═════ TEXT BLOCK

Possible Kosinski+ improvements

Clownacy commented 6 years ago

I think I have a few ideas for changing Kosinski+'s format. Most increase performance without affecting size, but one improves size at the cost of performance.

For the size improvement, I suggest implementing Saxman's zero-fill mode. Normally this only saves a few bytes per file, but LZ's chunks see an improvement of 0x300 bytes, so it does have its moments. I've thought about extending this, so that it can encode runs of more numbers than zero. The way it would be done is by calculating how much the start of the dictionary is overshot. So, for example, if the distance reaches past the start of the dictionary by 2 bytes, it would encode a series of 1's, and if it's 3 bytes, it would write 2's, etc. However, I'm not sure how to implement this in the compressor, so I've been unable to test it.

The performance improvements are to do with making things easier for the decompressor. Here's the one I'm using.

Firstly, the high/low bytes in the long dictionary references matches are swapped, allowing the decompressor to do this:

    move.b  (a0)+,d2                ; d2 = %HHHHHCCC.
    move.b  d2,d3                   ; d3 = %11111111 HHHHHCCC.
    lsl.w   #5,d3                   ; d3 = %111HHHHH CCC00000.
    move.b  (a0)+,d3                ; d3 = %111HHHHH LLLLLLLL.

...instead of this:

        move.b  (a0)+,d6                                ; d6 = %LLLLLLLL.
        move.b  (a0)+,d4                                ; d4 = %HHHHHCCC.
        move.b  d4,d5                                   ; d5 = %11111111 HHHHHCCC.
        lsl.w   #5,d5                                   ; d5 = %111HHHHH CCC00000.
        move.b  d6,d5                                   ; d5 = %111HHHHH LLLLLLLL.

Next, the length bits in the long dictionary references are negated. This lets the decompressor skip the eor. This requires the jmp .mediumcopy(pc,d4.w) be changed to jmp .mediumcopy-2(pc,d4.w), since 0 is still reserved for triggering extended mode.

The last change is more of a size improvement for the decompressor than anything: if you write the distance byte before writing the length bits, you can add the displacement to a5 before jumping to the various .CopyXX blocks. It also lets you neatly collapse those blocks into one bit of code:


    ; Code 00 (Dictionary ref. short).
    _Kos_RunBitStream
    _Kos_ReadBit
    bcs.s   .Copy45
    _Kos_RunBitStream
    _Kos_ReadBit
    bcs.s   .Copy3
    _Kos_RunBitStream
    move.b  (a0)+,d5                ; d5 = displacement.

══════════
═════ ENTRIES PROVIDED

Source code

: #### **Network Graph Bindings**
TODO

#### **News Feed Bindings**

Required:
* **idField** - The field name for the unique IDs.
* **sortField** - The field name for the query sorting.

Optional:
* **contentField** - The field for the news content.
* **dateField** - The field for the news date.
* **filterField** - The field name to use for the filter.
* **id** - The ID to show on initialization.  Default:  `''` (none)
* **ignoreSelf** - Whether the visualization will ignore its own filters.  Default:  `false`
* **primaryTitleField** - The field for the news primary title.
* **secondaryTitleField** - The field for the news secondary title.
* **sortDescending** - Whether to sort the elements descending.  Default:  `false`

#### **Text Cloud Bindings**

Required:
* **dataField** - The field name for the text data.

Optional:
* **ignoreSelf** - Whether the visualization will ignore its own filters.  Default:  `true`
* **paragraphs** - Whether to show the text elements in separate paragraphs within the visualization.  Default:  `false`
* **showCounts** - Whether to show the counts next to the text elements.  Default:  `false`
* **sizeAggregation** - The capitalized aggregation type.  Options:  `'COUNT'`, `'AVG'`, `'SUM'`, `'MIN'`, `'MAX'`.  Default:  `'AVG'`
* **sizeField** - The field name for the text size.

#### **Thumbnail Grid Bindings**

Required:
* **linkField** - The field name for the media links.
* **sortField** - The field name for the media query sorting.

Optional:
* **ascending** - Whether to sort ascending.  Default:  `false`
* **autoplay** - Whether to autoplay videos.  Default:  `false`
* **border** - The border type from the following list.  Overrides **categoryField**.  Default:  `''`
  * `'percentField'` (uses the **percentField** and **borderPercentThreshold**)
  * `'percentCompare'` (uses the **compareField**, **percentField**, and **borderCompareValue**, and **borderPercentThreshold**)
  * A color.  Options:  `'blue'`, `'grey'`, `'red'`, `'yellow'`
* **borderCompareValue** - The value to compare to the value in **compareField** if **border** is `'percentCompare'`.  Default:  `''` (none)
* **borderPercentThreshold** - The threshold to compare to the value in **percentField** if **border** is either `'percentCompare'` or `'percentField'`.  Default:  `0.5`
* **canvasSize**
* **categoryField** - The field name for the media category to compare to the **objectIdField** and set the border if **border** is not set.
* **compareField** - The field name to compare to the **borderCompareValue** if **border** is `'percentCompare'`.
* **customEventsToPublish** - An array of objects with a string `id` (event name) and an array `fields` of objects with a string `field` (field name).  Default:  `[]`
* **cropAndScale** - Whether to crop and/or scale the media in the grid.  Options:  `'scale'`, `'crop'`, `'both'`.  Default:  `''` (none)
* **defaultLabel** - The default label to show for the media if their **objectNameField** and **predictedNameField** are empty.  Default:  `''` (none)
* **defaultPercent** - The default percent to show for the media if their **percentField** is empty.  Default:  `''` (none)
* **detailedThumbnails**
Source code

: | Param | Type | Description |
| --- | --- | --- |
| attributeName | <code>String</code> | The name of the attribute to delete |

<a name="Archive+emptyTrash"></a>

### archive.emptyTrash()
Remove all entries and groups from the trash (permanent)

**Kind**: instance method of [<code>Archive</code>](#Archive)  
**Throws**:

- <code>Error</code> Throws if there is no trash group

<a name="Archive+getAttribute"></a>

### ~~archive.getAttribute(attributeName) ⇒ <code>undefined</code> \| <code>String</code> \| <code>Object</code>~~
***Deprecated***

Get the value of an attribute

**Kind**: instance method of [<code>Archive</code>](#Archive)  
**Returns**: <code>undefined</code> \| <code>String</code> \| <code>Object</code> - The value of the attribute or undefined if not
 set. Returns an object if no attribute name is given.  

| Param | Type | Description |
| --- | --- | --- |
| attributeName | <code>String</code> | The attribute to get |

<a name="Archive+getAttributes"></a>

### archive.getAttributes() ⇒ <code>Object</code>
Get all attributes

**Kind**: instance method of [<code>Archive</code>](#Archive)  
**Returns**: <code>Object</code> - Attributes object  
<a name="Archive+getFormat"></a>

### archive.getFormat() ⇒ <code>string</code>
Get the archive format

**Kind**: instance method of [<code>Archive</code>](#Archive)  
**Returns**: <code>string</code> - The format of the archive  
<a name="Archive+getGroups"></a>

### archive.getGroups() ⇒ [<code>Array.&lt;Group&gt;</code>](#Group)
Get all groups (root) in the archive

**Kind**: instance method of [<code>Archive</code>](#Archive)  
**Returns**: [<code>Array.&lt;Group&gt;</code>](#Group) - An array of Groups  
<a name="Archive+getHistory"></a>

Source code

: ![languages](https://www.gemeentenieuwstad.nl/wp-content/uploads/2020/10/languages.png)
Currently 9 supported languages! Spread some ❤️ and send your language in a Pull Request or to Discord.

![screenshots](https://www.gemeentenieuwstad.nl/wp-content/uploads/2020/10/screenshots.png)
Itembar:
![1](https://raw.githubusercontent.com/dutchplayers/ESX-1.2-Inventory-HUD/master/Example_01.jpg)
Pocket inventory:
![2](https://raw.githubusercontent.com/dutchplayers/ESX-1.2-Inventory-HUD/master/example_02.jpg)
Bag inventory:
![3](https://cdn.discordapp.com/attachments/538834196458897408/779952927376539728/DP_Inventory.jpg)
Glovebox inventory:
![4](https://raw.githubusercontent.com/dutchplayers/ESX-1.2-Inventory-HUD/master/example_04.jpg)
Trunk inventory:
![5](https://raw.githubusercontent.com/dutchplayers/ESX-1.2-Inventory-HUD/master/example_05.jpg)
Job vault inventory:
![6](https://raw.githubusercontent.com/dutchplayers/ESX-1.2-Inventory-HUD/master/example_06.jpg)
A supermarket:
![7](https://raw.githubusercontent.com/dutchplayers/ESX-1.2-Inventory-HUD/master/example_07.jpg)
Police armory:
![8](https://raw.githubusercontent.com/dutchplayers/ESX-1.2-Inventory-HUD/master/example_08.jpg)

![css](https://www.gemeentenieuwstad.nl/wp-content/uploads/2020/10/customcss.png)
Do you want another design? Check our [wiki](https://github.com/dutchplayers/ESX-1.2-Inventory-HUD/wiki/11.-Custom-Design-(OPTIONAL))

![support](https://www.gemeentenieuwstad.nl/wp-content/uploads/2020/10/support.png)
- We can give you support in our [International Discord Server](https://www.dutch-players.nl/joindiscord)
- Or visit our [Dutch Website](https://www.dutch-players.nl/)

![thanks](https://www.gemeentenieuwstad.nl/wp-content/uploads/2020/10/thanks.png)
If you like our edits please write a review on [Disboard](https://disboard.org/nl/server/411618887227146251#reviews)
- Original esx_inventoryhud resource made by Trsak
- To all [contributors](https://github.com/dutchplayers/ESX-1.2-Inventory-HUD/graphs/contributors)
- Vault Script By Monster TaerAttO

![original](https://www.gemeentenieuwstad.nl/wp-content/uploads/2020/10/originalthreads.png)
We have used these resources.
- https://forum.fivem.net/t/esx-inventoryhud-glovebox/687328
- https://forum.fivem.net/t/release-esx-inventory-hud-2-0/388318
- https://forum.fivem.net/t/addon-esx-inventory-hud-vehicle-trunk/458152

══════════

Answer these questions using the Kosinski+ thread above:
(a) By how many bytes does Saxman's zero-fill mode improve LZ's chunks?
(b) Which bytes are swapped in the long dictionary reference matches?
(c) When the length bits are negated, what does the jmp .mediumcopy(pc,d4.w) instruction have to be changed to?

RESPONSE TO THIS TASK.
(a) 0x300 bytes.
(b) The high and low bytes.
(c) jmp .mediumcopy-2(pc,d4.w)